I'm writing a Python Selenium scraper for a web page that uses infinite scrolling to load content dynamically. Over time, as more posts are loaded, the JavaScript heap memory usage in ChromeDriver grows steadily until it eventually crashes with an Out of Memory error.
I tried removing old DOM elements using JavaScript after a certain number of scrolls, but it seems that memory is not actually being freed, or not enough to prevent a crash.
def clear_old_posts(driver):
removed_counts = driver.execute_script("""
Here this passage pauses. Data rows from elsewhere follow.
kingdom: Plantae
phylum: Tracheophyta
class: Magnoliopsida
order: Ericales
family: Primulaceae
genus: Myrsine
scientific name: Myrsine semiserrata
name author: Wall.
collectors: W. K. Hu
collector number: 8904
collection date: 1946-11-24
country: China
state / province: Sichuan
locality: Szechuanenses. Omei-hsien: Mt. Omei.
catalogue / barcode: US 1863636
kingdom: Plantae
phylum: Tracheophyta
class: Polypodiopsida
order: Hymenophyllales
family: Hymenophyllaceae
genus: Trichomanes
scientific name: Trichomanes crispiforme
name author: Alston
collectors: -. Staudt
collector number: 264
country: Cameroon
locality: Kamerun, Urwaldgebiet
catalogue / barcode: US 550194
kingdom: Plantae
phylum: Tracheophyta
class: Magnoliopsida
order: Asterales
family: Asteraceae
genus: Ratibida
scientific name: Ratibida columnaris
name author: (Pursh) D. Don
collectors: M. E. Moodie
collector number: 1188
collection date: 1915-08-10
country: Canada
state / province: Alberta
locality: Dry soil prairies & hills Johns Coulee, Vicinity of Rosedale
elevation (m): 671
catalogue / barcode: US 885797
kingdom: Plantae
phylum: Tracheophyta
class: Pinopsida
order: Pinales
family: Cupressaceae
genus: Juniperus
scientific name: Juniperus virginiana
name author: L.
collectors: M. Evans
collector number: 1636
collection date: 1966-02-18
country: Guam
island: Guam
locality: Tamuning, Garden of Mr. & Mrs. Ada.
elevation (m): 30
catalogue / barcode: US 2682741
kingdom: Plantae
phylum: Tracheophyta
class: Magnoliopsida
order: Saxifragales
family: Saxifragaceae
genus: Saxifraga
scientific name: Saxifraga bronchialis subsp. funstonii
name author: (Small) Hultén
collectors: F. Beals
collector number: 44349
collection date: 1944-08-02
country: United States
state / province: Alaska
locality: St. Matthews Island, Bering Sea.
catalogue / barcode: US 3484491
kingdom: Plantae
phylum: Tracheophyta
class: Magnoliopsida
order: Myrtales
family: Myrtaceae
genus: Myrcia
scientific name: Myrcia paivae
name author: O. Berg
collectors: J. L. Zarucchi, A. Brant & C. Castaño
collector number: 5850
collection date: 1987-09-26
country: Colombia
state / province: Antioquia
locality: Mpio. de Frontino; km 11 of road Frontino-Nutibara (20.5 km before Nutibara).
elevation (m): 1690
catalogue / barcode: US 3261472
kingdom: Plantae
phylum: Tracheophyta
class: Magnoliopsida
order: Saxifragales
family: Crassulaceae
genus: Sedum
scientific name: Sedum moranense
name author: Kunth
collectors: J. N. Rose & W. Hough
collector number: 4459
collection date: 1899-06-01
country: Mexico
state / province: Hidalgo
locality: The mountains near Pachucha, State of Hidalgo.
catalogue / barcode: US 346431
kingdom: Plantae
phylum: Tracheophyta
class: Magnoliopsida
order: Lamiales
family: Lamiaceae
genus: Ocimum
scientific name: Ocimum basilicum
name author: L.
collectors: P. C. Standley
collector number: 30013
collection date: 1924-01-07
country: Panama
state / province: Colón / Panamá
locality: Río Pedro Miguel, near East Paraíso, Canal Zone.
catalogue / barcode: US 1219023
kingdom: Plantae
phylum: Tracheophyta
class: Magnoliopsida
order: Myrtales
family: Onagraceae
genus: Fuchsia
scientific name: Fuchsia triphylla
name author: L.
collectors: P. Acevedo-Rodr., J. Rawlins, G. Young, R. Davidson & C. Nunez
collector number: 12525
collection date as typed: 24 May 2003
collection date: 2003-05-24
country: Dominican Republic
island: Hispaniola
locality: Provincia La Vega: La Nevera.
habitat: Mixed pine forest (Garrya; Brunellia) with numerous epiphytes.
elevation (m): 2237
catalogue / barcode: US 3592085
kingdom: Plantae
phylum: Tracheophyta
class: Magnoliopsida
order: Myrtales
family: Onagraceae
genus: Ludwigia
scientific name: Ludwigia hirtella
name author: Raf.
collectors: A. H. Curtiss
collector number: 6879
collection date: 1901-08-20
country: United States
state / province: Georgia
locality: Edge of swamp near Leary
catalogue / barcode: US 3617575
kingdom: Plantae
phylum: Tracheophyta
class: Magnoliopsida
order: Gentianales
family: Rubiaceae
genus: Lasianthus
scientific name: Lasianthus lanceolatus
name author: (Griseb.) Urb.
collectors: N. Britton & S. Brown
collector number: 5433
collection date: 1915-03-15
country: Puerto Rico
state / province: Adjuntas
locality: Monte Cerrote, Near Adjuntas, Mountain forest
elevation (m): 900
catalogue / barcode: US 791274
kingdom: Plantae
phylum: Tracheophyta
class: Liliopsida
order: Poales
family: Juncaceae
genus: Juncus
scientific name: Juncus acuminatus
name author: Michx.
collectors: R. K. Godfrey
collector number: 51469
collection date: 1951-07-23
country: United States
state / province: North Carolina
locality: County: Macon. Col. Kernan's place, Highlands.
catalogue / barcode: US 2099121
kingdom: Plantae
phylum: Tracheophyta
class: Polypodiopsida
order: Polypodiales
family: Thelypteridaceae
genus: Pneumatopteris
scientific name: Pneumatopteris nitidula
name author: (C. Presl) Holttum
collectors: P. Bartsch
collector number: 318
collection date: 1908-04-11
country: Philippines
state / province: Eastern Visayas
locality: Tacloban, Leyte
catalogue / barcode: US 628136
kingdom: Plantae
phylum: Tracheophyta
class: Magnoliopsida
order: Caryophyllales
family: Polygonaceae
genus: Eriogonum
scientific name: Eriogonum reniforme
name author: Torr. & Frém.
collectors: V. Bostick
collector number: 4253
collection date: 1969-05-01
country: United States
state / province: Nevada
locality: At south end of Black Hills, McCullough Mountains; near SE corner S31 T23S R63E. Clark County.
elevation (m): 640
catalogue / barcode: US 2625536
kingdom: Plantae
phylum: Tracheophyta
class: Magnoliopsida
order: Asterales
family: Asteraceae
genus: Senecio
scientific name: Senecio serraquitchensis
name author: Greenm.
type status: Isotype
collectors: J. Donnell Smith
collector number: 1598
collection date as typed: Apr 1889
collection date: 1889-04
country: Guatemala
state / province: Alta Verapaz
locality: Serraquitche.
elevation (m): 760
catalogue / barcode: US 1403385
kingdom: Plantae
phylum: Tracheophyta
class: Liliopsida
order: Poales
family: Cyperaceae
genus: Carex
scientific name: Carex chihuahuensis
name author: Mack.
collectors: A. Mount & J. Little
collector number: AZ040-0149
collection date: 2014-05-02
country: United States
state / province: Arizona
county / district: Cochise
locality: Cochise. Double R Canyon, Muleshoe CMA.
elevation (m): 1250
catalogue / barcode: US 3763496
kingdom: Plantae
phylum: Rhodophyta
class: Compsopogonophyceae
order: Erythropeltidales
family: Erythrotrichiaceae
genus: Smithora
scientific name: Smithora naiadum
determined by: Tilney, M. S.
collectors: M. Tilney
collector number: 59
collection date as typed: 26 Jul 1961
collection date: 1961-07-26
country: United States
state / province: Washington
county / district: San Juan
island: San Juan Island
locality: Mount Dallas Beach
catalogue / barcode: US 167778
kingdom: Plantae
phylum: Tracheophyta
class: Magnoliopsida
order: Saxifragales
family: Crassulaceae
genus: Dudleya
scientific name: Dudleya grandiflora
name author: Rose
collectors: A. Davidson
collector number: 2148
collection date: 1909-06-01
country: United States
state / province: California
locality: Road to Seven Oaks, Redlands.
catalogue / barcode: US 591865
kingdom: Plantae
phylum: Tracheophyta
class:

let removed = { articles: 0, ads: 0, images: 0, videos: 0, scripts: 0, canvas: 0 };
let articles = document.querySelectorAll('.infinite-scroll-component > div[data-testid^="message-"]');
let ads = document.querySelectorAll('.infinite-scroll-component .py-2');
let images = document.querySelectorAll('img');
let videos = document.querySelectorAll('video, iframe');
let scripts = document.querySelectorAll('script');
let canvasElements = document.querySelectorAll('canvas');
for (let i = 0; i < articles.length; i++) {
articles[i].remove();
removed.articles++;
}
images.forEach(img => { img.remove(); removed.images++; });
videos.forEach(video => { video.remove(); removed.videos++; });
scripts.forEach(script => { script.remove(); removed.scripts++; });
ads.forEach(ad => { ad.remove(); removed.ads++; });
canvasElements.forEach(canvas => { canvas.remove(); removed.canvas++; });
window.stop();
if (window.gc) window.gc(); // Not available unless Chrome launched with --js-flags="--expose-gc"
return removed;
""")
return removed_counts
Refreshing or restarting the ChromeDriver is not an option, as that resets the scroll state and loses progress. I need to maintain the session to keep loading more posts.
Here are my questions:
- Why isn't memory freed after removing DOM elements? Is ChromeDriver retaining references somehow?
- Is there a way to force garbage collection or clear memory more aggressively from within a Selenium session?
- Is there any workaround that doesn't involve restarting the driver or refreshing the page?
P.S:: the website is stocktwits.com for a specific symbol.